[Data shown Boundary: Start]

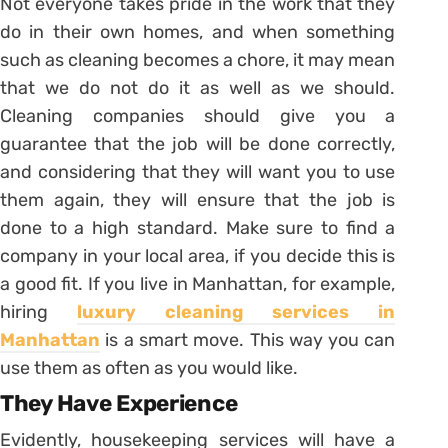
Not everyone takes pride in the work that they
do in their own homes, and when something
such as cleaning becomes a chore, it may mean
that we do not do it as well as we should.
Cleaning companies should give you a
guarantee that the job will be done correctly,
and considering that they will want you to use
them again, they will ensure that the job is
done to a high standard. Make sure to find a
company in your local area, if you decide this is
a good fit. If you live in Manhattan, for example,
hiring
luxury cleaning services in
Manhattan
is a smart move. This way you can
use them as often as you would like.
They Have Experience
Evidently, housekeeping services will have a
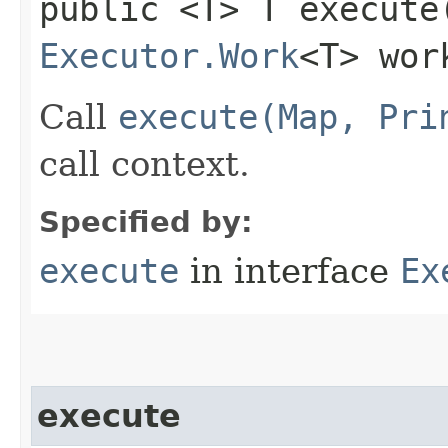
public <T> T execute
Executor.Work
<T> wor
Call
execute(Map, Pri
call context.
Specified by:
execute
in interface
Ex
execute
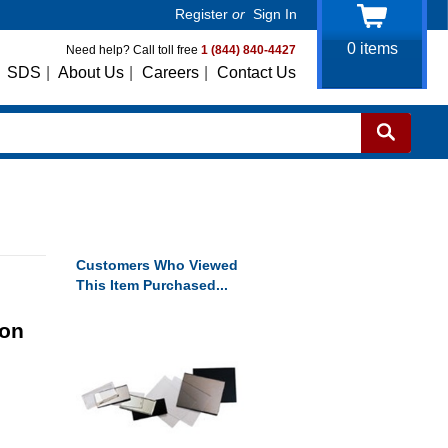
Register
or
Sign In
0
items
Need help? Call toll free
1 (844) 840-4427
SDS
|
About Us
|
Careers
|
Contact Us
Customers Who Viewed
This Item Purchased...
bon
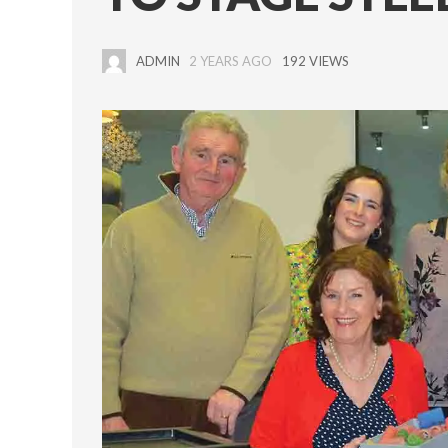
ADMIN
2 YEARS AGO
192 VIEWS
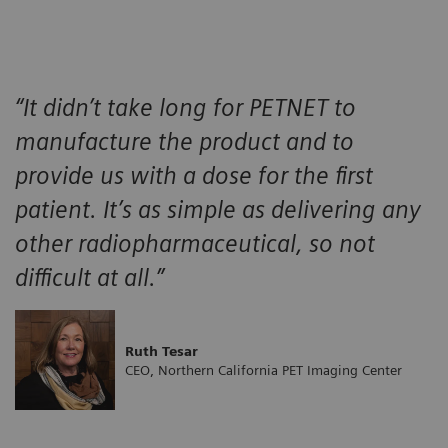
“It didn’t take long for PETNET to
manufacture the product and to
provide us with a dose for the first
patient. It’s as simple as delivering any
other radiopharmaceutical, so not
difficult at all.”
Ruth Tesar
CEO, Northern California PET Imaging Center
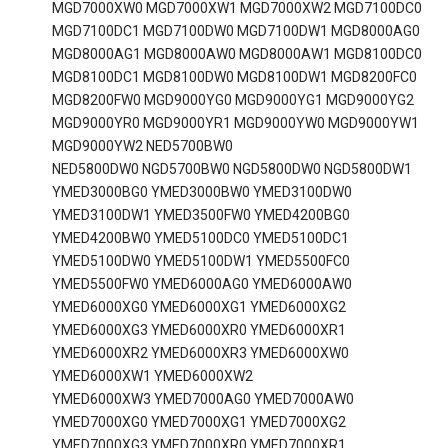
MGD7000XW0 MGD7000XW1 MGD7000XW2 MGD7100DC0
MGD7100DC1 MGD7100DW0 MGD7100DW1 MGD8000AG0
MGD8000AG1 MGD8000AW0 MGD8000AW1 MGD8100DC0
MGD8100DC1 MGD8100DW0 MGD8100DW1 MGD8200FC0
MGD8200FW0 MGD9000YG0 MGD9000YG1 MGD9000YG2
MGD9000YR0 MGD9000YR1 MGD9000YW0 MGD9000YW1
MGD9000YW2 NED5700BW0
NED5800DW0 NGD5700BW0 NGD5800DW0 NGD5800DW1
YMED3000BG0 YMED3000BW0 YMED3100DW0
YMED3100DW1 YMED3500FW0 YMED4200BG0
YMED4200BW0 YMED5100DC0 YMED5100DC1
YMED5100DW0 YMED5100DW1 YMED5500FC0
YMED5500FW0 YMED6000AG0 YMED6000AW0
YMED6000XG0 YMED6000XG1 YMED6000XG2
YMED6000XG3 YMED6000XR0 YMED6000XR1
YMED6000XR2 YMED6000XR3 YMED6000XW0
YMED6000XW1 YMED6000XW2
YMED6000XW3 YMED7000AG0 YMED7000AW0
YMED7000XG0 YMED7000XG1 YMED7000XG2
YMED7000XG3 YMED7000XR0 YMED7000XR1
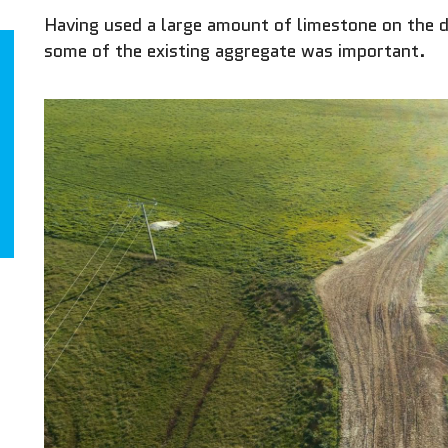
Having used a large amount of limestone on the da
some of the existing aggregate was important.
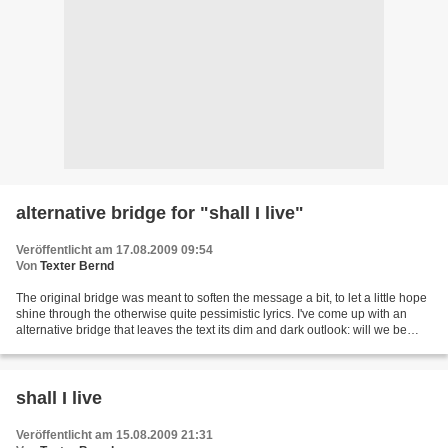
alternative bridge for "shall I live"
Veröffentlicht am 17.08.2009 09:54
Von
Texter Bernd
The original bridge was meant to soften the message a bit, to let a little hope
shine through the otherwise quite pessimistic lyrics. I've come up with an
alternative bridge that leaves the text its dim and dark outlook: will we be
devoured by the darkest...
shall I live
Veröffentlicht am 15.08.2009 21:31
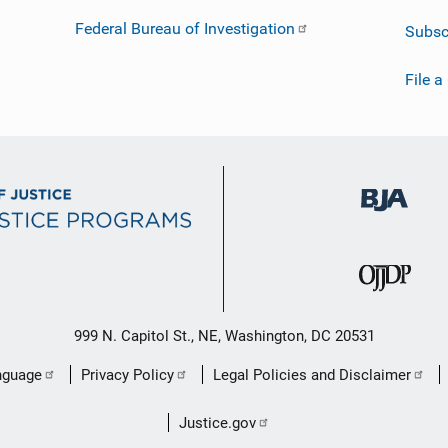
Federal Bureau of Investigation
Subsc
File a
999 N. Capitol St., NE, Washington, DC 20531
nguage
Privacy Policy
Legal Policies and Disclaimer
Justice.gov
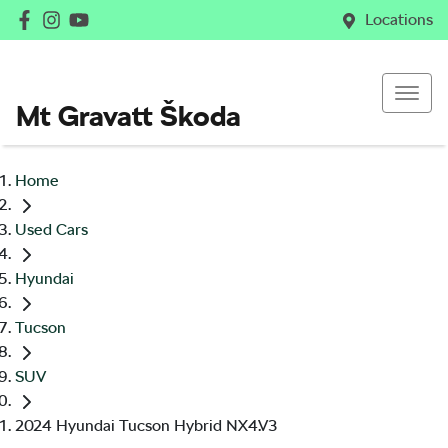
Locations
Mt Gravatt Škoda
Home
Used Cars
Hyundai
Tucson
SUV
2024 Hyundai Tucson Hybrid NX4.V3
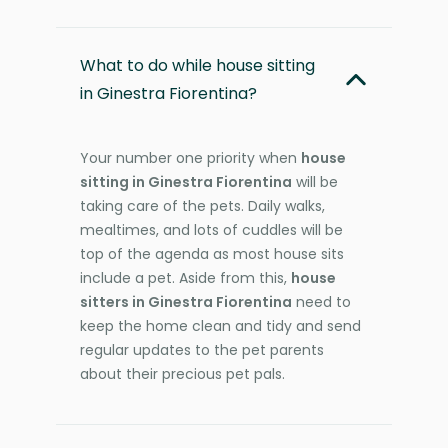
What to do while house sitting
in Ginestra Fiorentina?
Your number one priority when
house
sitting in Ginestra Fiorentina
will be
taking care of the pets. Daily walks,
mealtimes, and lots of cuddles will be
top of the agenda as most house sits
include a pet. Aside from this,
house
sitters in Ginestra Fiorentina
need to
keep the home clean and tidy and send
regular updates to the pet parents
about their precious pet pals.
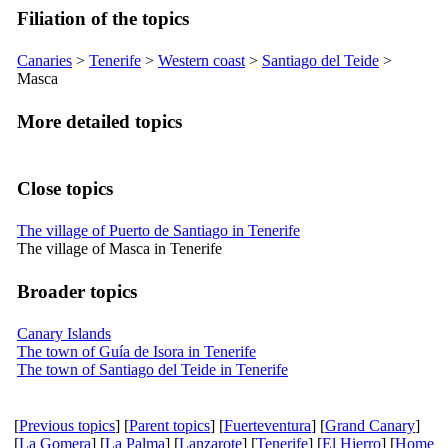
Filiation of the topics
Canaries
>
Tenerife
>
Western coast
>
Santiago del Teide
>
Masca
More detailed topics
Close topics
The village of Puerto de Santiago in Tenerife
The village of Masca in Tenerife
Broader topics
Canary Islands
The town of Guía de Isora in Tenerife
The town of Santiago del Teide in Tenerife
[
Previous topics
] [
Parent topics
] [
Fuerteventura
] [
Grand Canary
]
[
La Gomera
] [
La Palma
] [
Lanzarote
] [
Tenerife
] [
El Hierro
] [
Home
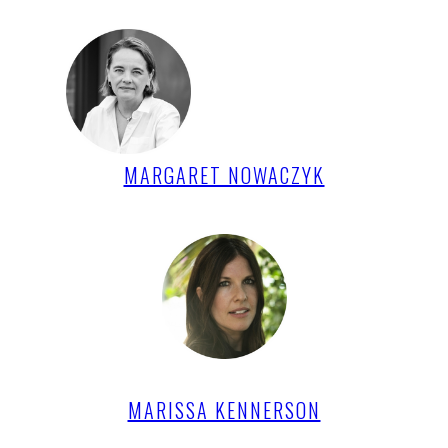
MARGARET NOWACZYK
MARISSA KENNERSON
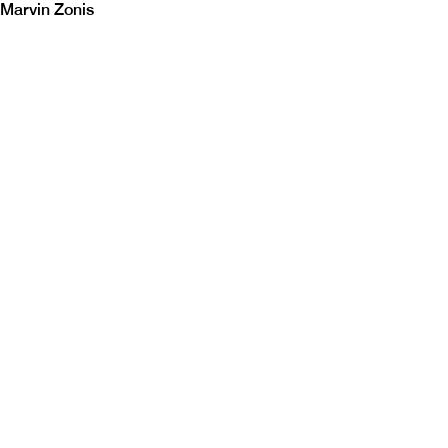
Marvin Zonis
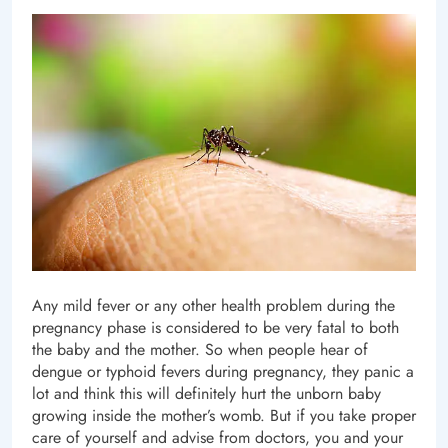
Any mild fever or any other health problem during the
pregnancy phase is considered to be very fatal to both
the baby and the mother. So when people hear of
dengue or typhoid fevers during pregnancy, they panic a
lot and think this will definitely hurt the unborn baby
growing inside the mother’s womb. But if you take proper
care of yourself and advise from doctors, you and your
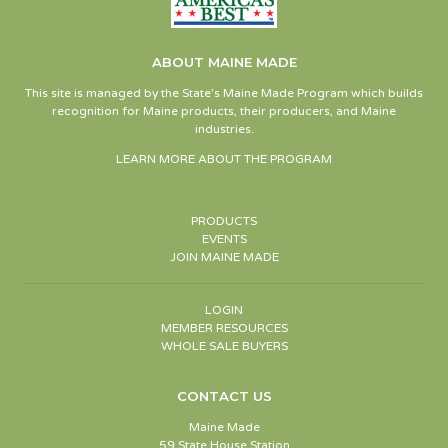
ABOUT MAINE MADE
This site is managed by the State’s Maine Made Program which builds
recognition for Maine products, their producers, and Maine
industries.
LEARN MORE ABOUT THE PROGRAM
PRODUCTS
EVENTS
JOIN MAINE MADE
LOGIN
MEMBER RESOURCES
WHOLE SALE BUYERS
CONTACT US
Maine Made
59 State House Station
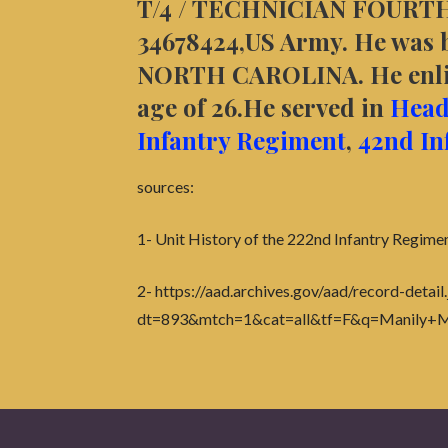
T/4 / TECHNICIAN FOURTH
34678424,US Army. He was bo
NORTH CAROLINA. He enlis
age of 26.He served in
Head
Infantry Regiment
,
42nd In
sources:
1- Unit History of the 222nd Infantry Regime
2- https://aad.archives.gov/aad/record-detail.
dt=893&mtch=1&cat=all&tf=F&q=Manily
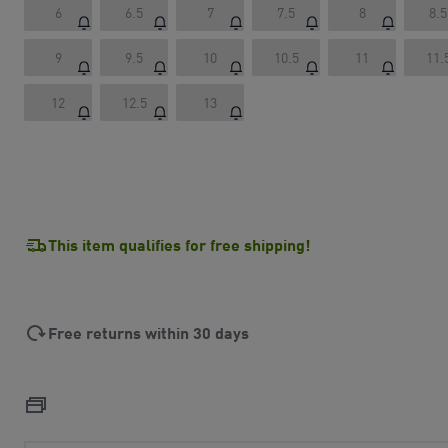
6
6.5
7
7.5
8
8.5
9
9.5
10
10.5
11
11.
12
12.5
13
This item qualifies for free shipping!
Free returns within 30 days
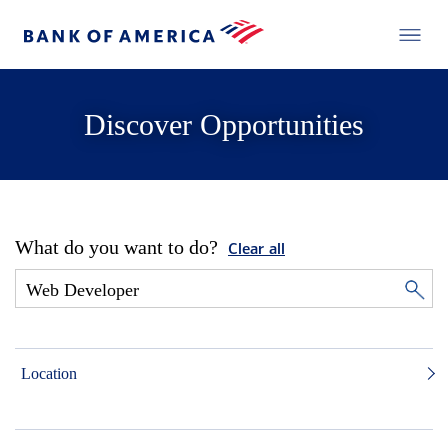
Discover Opportunities
What do you want to do?
Clear all
Location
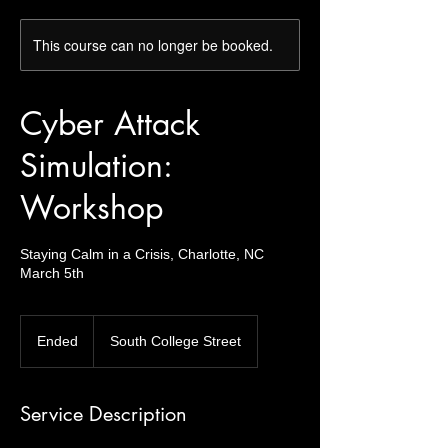
This course can no longer be booked.
Cyber Attack
Simulation:
Workshop
Staying Calm in a Crisis, Charlotte, NC
March 5th
Ended
E
South College Street
n
d
e
Service Description
d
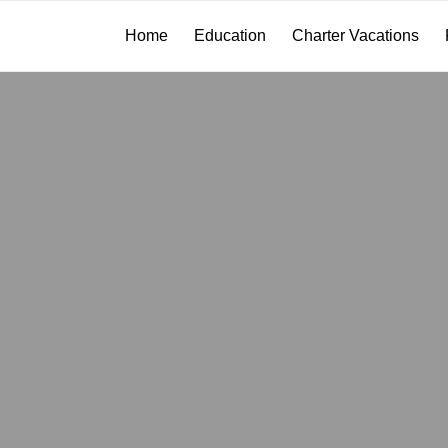
Home
Education
Charter Vacations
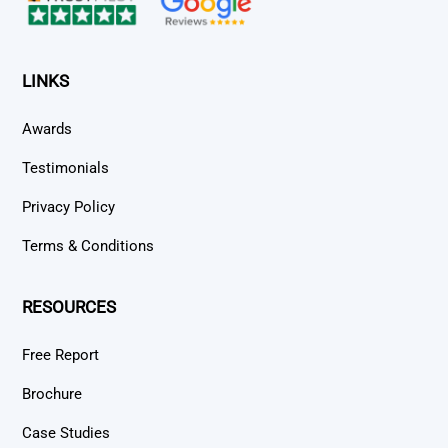
LINKS
Awards
Testimonials
Privacy Policy
Terms & Conditions
RESOURCES
Free Report
Brochure
Case Studies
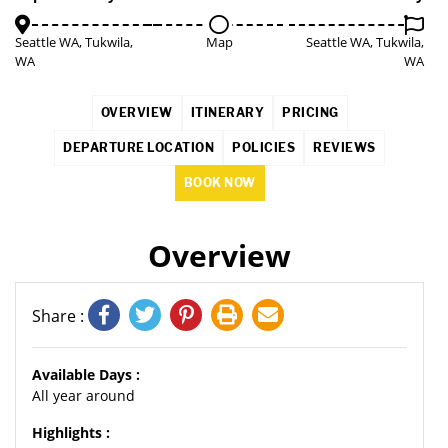
Seattle WA, Tukwila,
Map
Seattle WA, Tukwila,
WA
WA
OVERVIEW
ITINERARY
PRICING
DEPARTURE LOCATION
POLICIES
REVIEWS
BOOK NOW
Overview
Share :
Available Days :
All year around
Highlights :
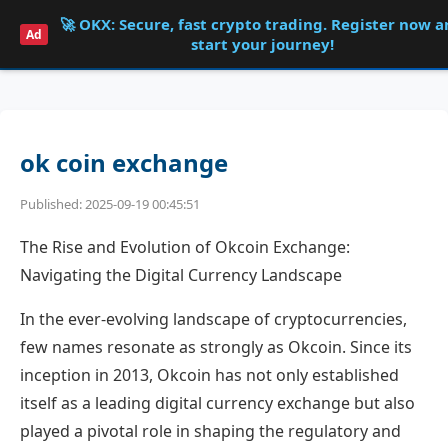
🚀 OKX: Secure, fast crypto trading. Register now 
Shqdk
Ad
start your journey!
ok coin exchange
Published: 2025-09-19 00:45:51
The Rise and Evolution of Okcoin Exchange:
Navigating the Digital Currency Landscape
In the ever-evolving landscape of cryptocurrencies,
few names resonate as strongly as Okcoin. Since its
inception in 2013, Okcoin has not only established
itself as a leading digital currency exchange but also
played a pivotal role in shaping the regulatory and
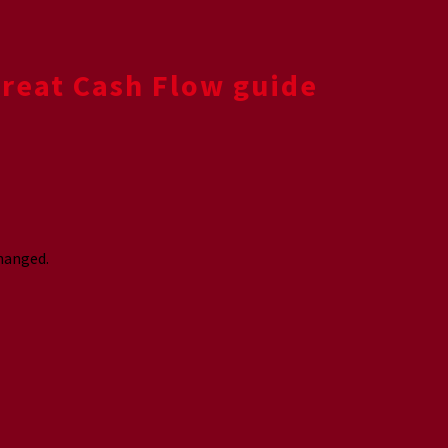
Great Cash Flow guide
changed.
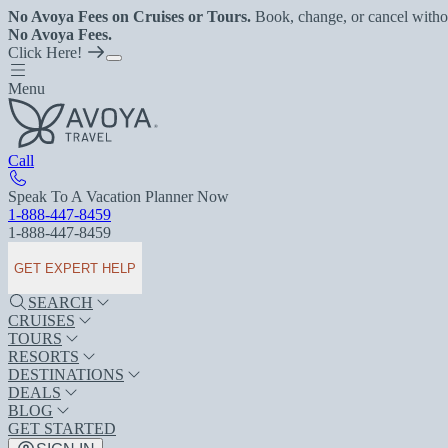
No Avoya Fees on Cruises or Tours.
Book, change, or cancel witho
No Avoya Fees.
Click Here!
Menu
Call
Speak To A Vacation Planner Now
1-888-447-8459
1-888-447-8459
GET EXPERT HELP
SEARCH
CRUISES
TOURS
RESORTS
DESTINATIONS
DEALS
BLOG
GET STARTED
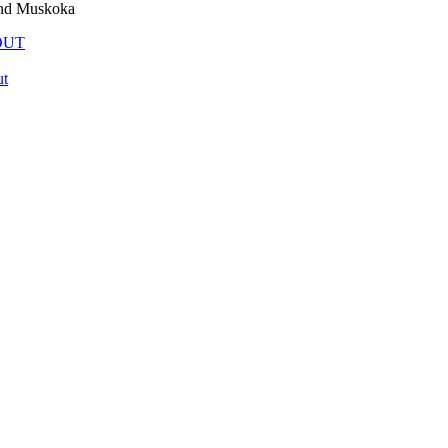
and Muskoka
OUT
t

[Data shown Boundary: End]

Among the lines above, please count those that contain the string "Fiorentina" and write the number by itself.

◆ Output of the exercise ◆
3